If a line in the data holds the string "right", list it.

- [Data]:
------

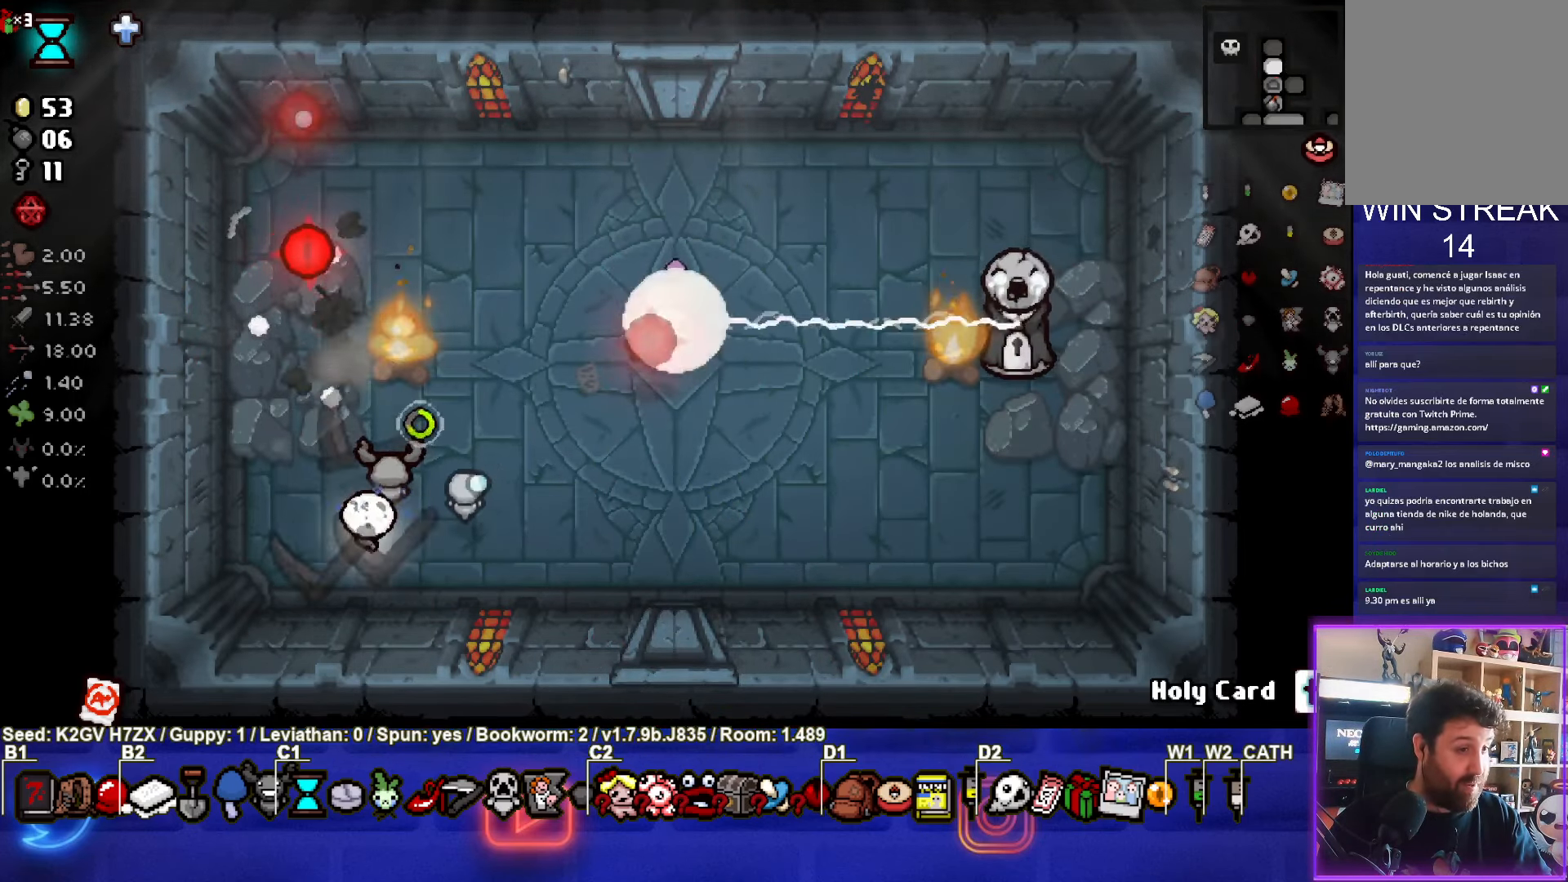
{"buttons": [], "left_stick": "right", "events": [[17, "TRIANGLE", "up"], [50, "left_stick", "right"]]}
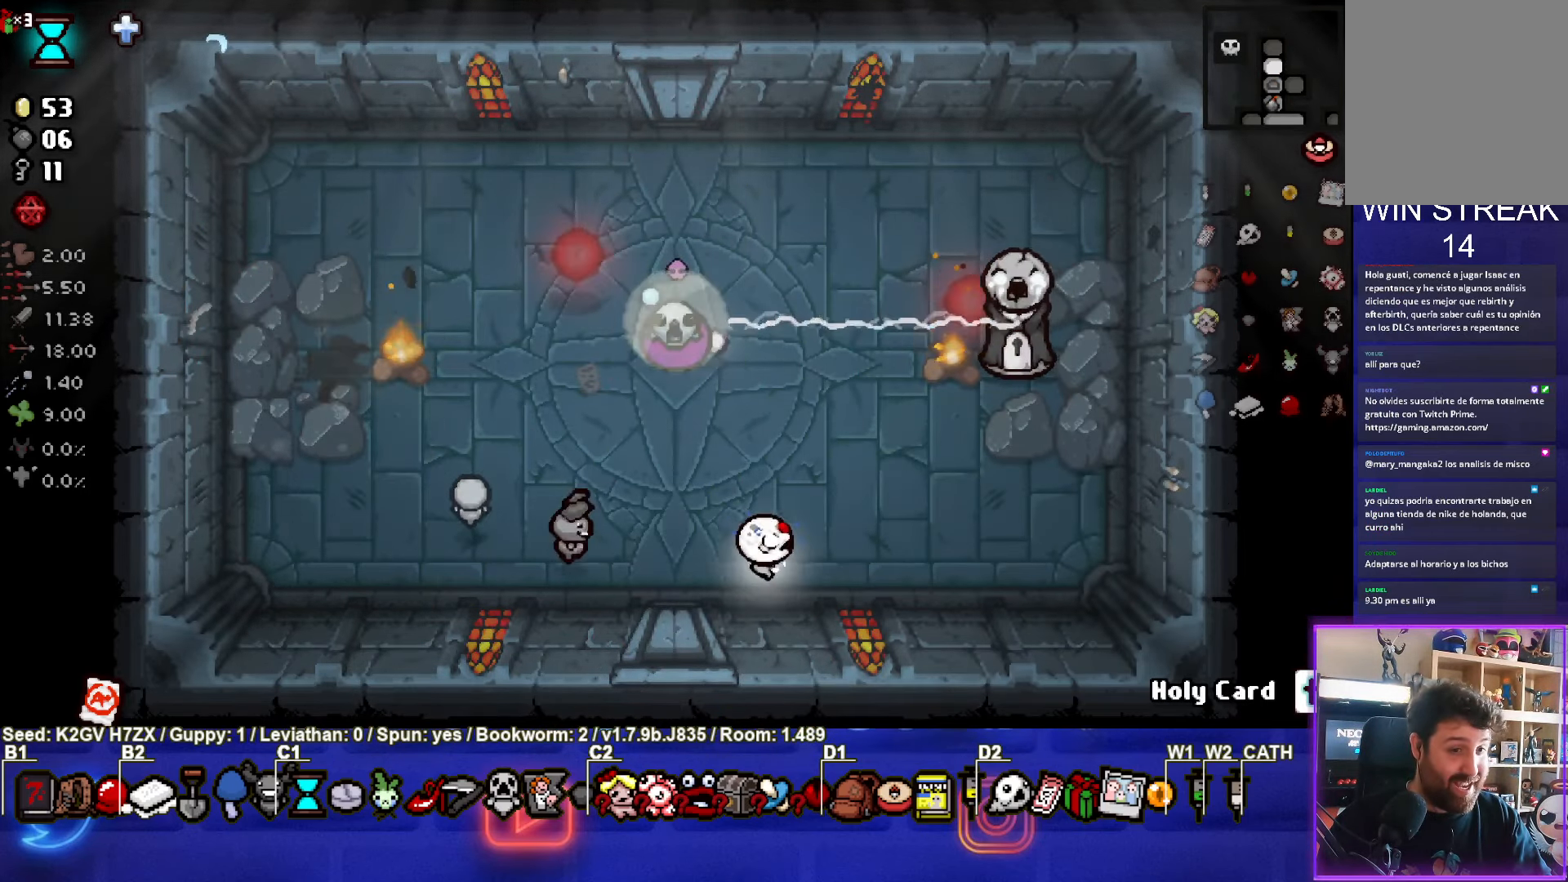
{"buttons": ["TRIANGLE"], "left_stick": "up-right", "events": [[117, "left_stick", "center"], [150, "TRIANGLE", "down"], [417, "left_stick", "up-right"]]}
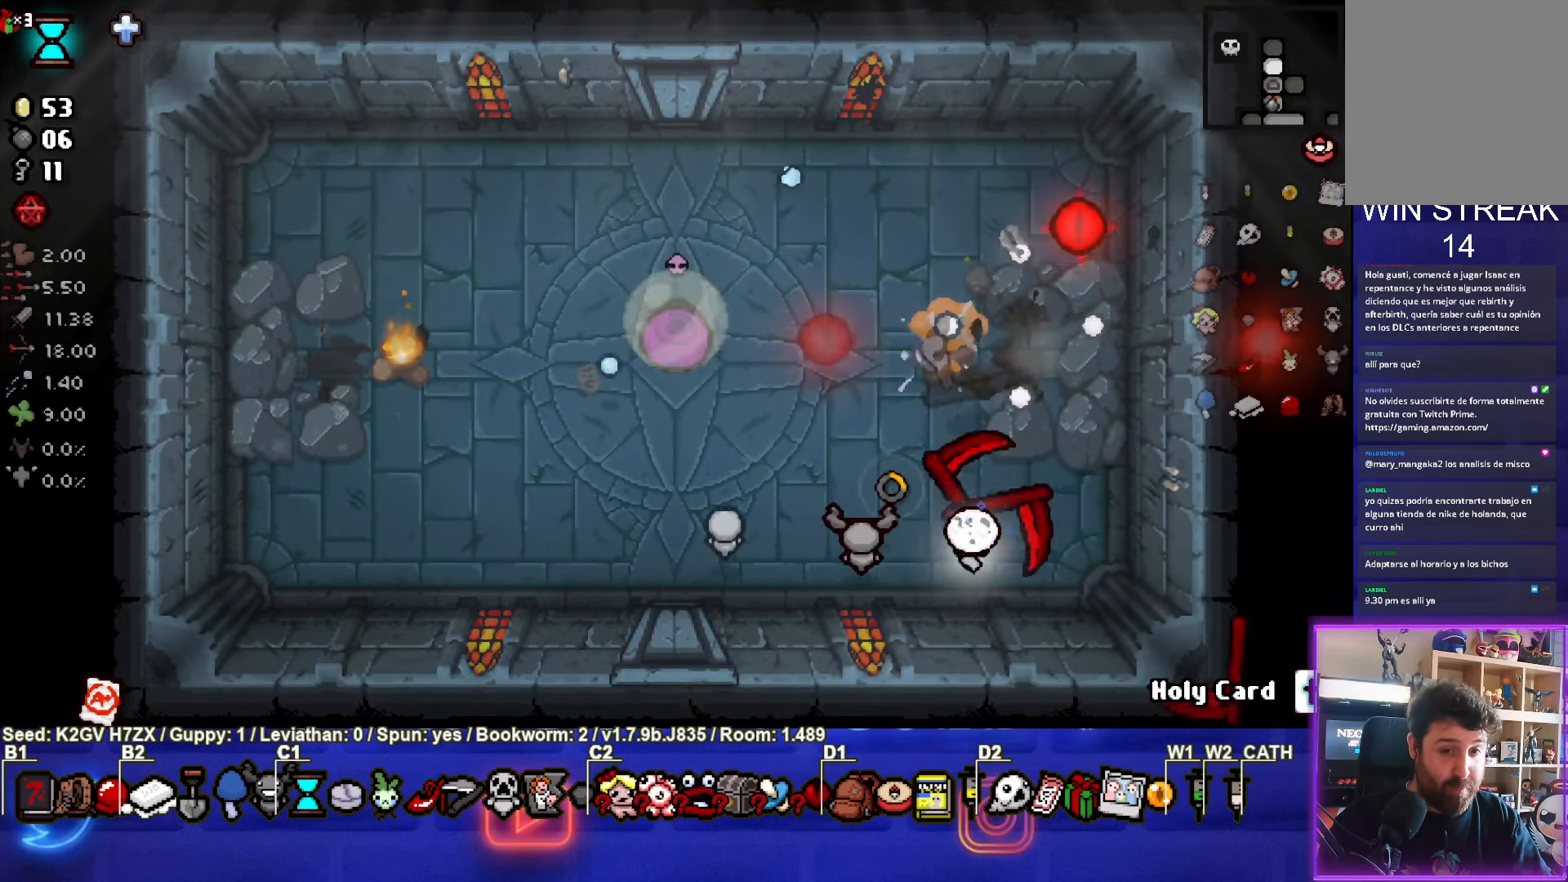
{"buttons": [], "left_stick": "up", "events": [[350, "TRIANGLE", "up"], [383, "left_stick", "up"]]}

------

- [Expected answer]:
{"buttons": [], "left_stick": "right", "events": [[17, "TRIANGLE", "up"], [50, "left_stick", "right"]]}
{"buttons": ["TRIANGLE"], "left_stick": "up-right", "events": [[117, "left_stick", "center"], [150, "TRIANGLE", "down"], [417, "left_stick", "up-right"]]}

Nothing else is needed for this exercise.